If it’s any comfort to the rest of us, Ausch says that many retailers have been preparing for this holiday bottleneck for months. He works with a client that specializes in fake Christmas trees who began stepping up their cargo container shipping in June. The Port of Los Angeles is now open 24 hours a day in an attempt to alleviate backlog. (It was previously operating 18 hours per day and Ausch says he’s not optimistic the extra six hours will be the miracle the industry needs.) His advice for consumers is to not dawdle if you see something you know you plan to buy is in stock. Even if it means having to find extra hiding places around the house.

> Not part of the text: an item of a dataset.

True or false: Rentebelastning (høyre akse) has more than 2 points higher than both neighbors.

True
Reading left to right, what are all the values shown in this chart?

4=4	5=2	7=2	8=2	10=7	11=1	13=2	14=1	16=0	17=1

My own version of Moser’s iSi canister was a pre-lit faux-pine garland for my fireplace mantle—though technically, it’s a gift for myself. Last year, I decided to go full Martha Stewart and make my own out of real boughs and while my living room smelled great over Christmas I am still vacuuming up needles nearly a year later. So in early October, I found a nice, fake garland and pressed order. The confirmation said it would arrive after Thanksgiving. Perfect, I thought to myself, I don’t have anywhere to store this thing anyway. It arrived the very next day. I’m staring at the box as I write this.